I 5 motivi per cui Matrimonio a prima vista fa malinconia
C’è una lunga premessa per motivare, anzi, giustificare, il nuovo factual di Sky Uno, Matrimonio a prima vista – Italia, derivato da Married at First Sight a sua volta tratto da una serie danese. È una lunga rincorsa per tentare di dare credibilità all’operazione, mettere le mani avanti e prevenire le critiche, o per entrambi i motivi. In Italia, recita la voce fuori campo, vivono più di 8 milioni di single, i siti di appuntamenti sono in costante aumento e ogni giorno crescono le applicazioni dedicate alla ricerca dell’amore, eppure le persone fanno sempre più fatica a trovare il partner giusto. “Un matrimonio combinato dalla scienza può essere la strada giusta per trovare l’amore della vita?”, butta lì sempre la stessa voce. La risposta è affidata a un team di tre esperti composto da Mario Abis, sociologo di lungo corso (fondatore e presidente di Makno), Gerry Grassi, psicologo e psicoterapeuta con barba e giacca da ypster, Nada Loffredi, sessuologa molto compresa del ruolo.
Nel primo episodio si assiste alla convocazione dei potenziali concorrenti, all’oscuro del vero contenuto del format, buona parte dei quali abbandona appena gli esperti lo rivelano: sposarsi conoscendo il proprio partner direttamente davanti al funzionario che celebra il matrimonio civile (sempre lo stesso nelle tre situazioni diverse).

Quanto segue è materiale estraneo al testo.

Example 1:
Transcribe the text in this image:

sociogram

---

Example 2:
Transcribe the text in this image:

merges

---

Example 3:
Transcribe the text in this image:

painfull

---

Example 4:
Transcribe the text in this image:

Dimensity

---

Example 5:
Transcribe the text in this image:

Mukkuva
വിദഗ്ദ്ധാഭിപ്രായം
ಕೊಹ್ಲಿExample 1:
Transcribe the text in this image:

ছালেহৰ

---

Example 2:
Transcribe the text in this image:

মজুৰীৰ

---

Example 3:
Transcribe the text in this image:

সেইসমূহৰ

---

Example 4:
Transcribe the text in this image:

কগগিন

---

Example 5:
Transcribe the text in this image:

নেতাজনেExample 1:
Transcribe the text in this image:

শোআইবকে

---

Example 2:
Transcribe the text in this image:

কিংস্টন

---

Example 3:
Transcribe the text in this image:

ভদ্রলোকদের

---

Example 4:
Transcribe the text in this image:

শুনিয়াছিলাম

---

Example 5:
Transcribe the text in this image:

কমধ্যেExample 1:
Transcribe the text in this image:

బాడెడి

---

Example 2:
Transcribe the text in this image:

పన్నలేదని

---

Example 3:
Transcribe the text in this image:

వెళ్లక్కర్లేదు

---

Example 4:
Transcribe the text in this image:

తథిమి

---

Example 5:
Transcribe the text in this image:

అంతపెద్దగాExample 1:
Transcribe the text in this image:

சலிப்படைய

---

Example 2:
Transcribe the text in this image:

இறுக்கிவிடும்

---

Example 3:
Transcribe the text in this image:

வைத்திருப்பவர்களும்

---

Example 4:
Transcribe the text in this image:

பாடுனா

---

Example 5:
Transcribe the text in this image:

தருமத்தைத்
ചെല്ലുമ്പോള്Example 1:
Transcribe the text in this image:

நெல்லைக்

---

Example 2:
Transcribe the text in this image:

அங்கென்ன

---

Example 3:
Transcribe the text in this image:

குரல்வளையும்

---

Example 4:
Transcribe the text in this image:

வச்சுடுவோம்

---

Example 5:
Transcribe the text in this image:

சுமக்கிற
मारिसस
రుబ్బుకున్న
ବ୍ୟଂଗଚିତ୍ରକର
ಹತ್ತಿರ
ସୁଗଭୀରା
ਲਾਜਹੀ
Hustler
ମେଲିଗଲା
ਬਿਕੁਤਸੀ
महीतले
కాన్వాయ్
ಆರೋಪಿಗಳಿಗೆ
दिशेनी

Scusate: ma finora non s’era detto che prima di sposarsi, bisogna sperimentare la convivenza? Una volta “uniti in matrimonio” i neo-sposi vivranno da coniugi per cinque settimane e a quel punto si capirà se andranno avanti o ricorreranno al divorzio, procedura abbreviata. L’obiettivo degli esperti è formare tre coppie da far convolare scelte tra i superstiti, “41 donne e 56 uomini, per un totale di 2296 possibili match”, che vengono sottoposti a test di varia natura per conoscere temperamenti, abitudini, gusti e tutto il resto. Frullati i quali, in un programma che combina voci come universalismo, tradizione, conformismo, edonismo, successo, si abbina il partner più compatibile. Sebbene il team di scienziati faccia di tutto per rendere plausibile il meccanismo alla fine domina un senso di finto e di malinconia. Ecco perché.
- Le parole sono svuotate del loro significato e qui matrimonio corrisponde a una sorta di gioco, di pretesto, di divertissement. La formula magica, un tantino ipocrita, ripetuta fino alla nausea è esperimento sociale. I soggetti dell’esperimento sono gli scienziati, gli oggetti sono i candidati sposi. Ovvero, delle cavie. Poi uno dice che i giovani sono bamboccioni, non riescono a costruirsi un futuro eccetera. Tranquilli, ci pensa la tv, manuale d’istruzioni per vivere.
- Le cavie non sono protagoniste e possono solo subire le azioni dei manovratori, ovvero la televisione e la scienza, veri attori del matrimonio. Non a caso, durante la preparazione, i candidati continuano a ripetere “è una cosa assurda”, “è una follia”, “non è umanità”. Il matrimonio contratto dai concorrenti è equiparato a una prova, un cimento del reality. Così questi poveri ragazzi si scambiano l’anello nuziale e si dicono “speriamo di innamorarci”.
- Il meccanismo appare brutale. Ai promessi sposi viene annunciato che la prossima settimana sarà celebrato il loro matrimonio al buio. Fino al giorno stabilito, oltre a provare l’abito e informare la famiglia completamente ignara, hanno tutto il tempo per arrovellarsi in notti insonni chiedendosi chi e come sarà il partner. Unico sedativo della paura di aver commesso un colossale errore, la scappatoia del divorzio.
- Verosimilmente, i partecipanti al game, di questo si tratta, percepiscono un robusto gettone. E verosimilmente ci guadagneranno anche in popolarità, visibilità e quant’altro.
- Chiudo citando la risposta di una ragazza che ha abbandonato dopo aver conosciuto lo scopo della chiamata: “Voglio scegliere io con chi sposarmi”.